Par ailleurs, tandis que nous parlons de l’unification de l’Europe, au même moment le péché de division perdure encore au sein de ses communautés chrétiennes. Paradoxe pour les uns, scandale pour les autres !
Le devenir d’une Europe unie ne peut se passer du devenir d’une Chrétienté qui se doit d’être unie. La communion entre les chrétiens en est une condition incontournable. Elle ne sera possible, écrit le Métropolite Georges Khodr*****, que si on se comporte du côté chrétien « avec une authentique conversion qui bannit tout orgueil confessionnel, tout sentiment de supériorité sur le plan de la culture ou de la civilisation. Cette humilité exige que l’on s’accomplisse christiquement par l’autre. Une communauté chrétienne purifiée par le feu de l’Esprit, sainte à Dieu, pauvre pour Dieu, peut s’exposer dans la fragilité évangélique, à recevoir comme à donner dans la même simplicité. Il s’agit pour elle d’accepter le défi comme une correction fraternelle et de détecter, même à travers l’incroyance, le refus courageux des faussetés que l’histoire chrétienne n’a pas su ou voulu dénoncer ».

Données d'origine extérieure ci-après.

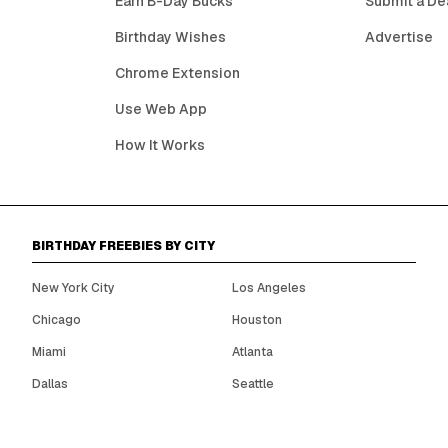
Earn B-Day Bucks
Submit a De
Birthday Wishes
Advertise
Chrome Extension
Use Web App
How It Works
BIRTHDAY FREEBIES BY CITY
New York City
Los Angeles
Chicago
Houston
Miami
Atlanta
Dallas
Seattle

Une Eglise donc servante et pauvre, toute tissée de cette Lumière que seules la gratuité et l’abnégation de l’Evangile du Christ peuvent éclairer, expliciter et justifier pour la vie du monde. Dès maintenant, l’univers entier en Christ ressuscité est secrètement transfiguré et le feu du buisson ardent agit par les brèches de l’Histoire.

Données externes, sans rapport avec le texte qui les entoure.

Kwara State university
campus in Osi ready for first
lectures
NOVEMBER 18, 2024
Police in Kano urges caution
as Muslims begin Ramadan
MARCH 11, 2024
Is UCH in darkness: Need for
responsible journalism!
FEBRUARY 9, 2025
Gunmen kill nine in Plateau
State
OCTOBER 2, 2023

Et puisque, selon Ignace d’Antioche, « il y a en chaque homme une eau vive qui murmure : viens vers le Père », notre certitude et notre espérance, ce sont la prière et la patience de nos saints et de nos martyrs, qui sont abstention de jugement et confiance dans le dessein de Dieu. La sainteté comme liturgie et icône de tout approfondissement dans chaque destinée ; le martyr comme ouverture de l’Histoire à la résurrection et anticipation eschatologique.
Veilleur et prophète ! Le Christianisme, en Europe, ne fait que commencer !
Tallinn, Le 25 mars 2004.
+ STEPHANOS, Métropolite de Tallinn et de toute l’Estonie.
Article paru dans la revue « MISSI » p11 N° 86 de avril-mai-juin 2004 et consacré à l’Europe : « L’Europe de Reykjavik à Nicosie » Tous les articles de ce numéro sont d’une grande qualité et nous en recommandons la lecture.
A propos des noms cités dans cet article :
*Bernard de Clairvaux ( 12e siècle ). Moine de Cîteaux ( France ). Fondateur de l´abbaye de Clairvaux et de nombreux autres monastères. Considéré par l´Eglise d´Occident comme saint et docteur de la Foi.
**Olivier Clément. Historien et théologien orthodoxe. Il vit à Paris. Auteur d´un grand nombre d´ouvrages théologiques, Il est considéré comme un des plus grands écrivains et penseurs orthodoxes français contemporains .
***Alexandre Men. Prêtre Orthodoxe russe, assassiné à Moscou le 9 septembre 1990. Figure rayonnante d´une vision de l´Orthodoxie bien ancrée dans la modernité, il a bénéficié d une incontestable notoriété dans la société et auprès des intellectuels de Russie.
****Serge Boulgakov. Dans l´histoire intellectuelle et spirituelle du XXe siècle, ses travaux philosophiques et surtout théologiques le placent en tête des esprits de notre temps par leur ampleur, leur cohérence, leur profondeur et leur nouveauté. Le Père Serge Boulgakov a été professeur à l´Institut de Théologie Orthodoxe de Paris.
*****Monseigneur Georges Khodr, Métropolite du Mont Liban ( Patriarcat d´Antioche ). Il est connu comme un grand spirituel et jouit d´un immense prestige tant au Liban que dans l´ensemble du monde orthodoxe. Il est un des grands et fervents spécialistes de l´arabité aussi bien d´expression chrétienne que musulmane.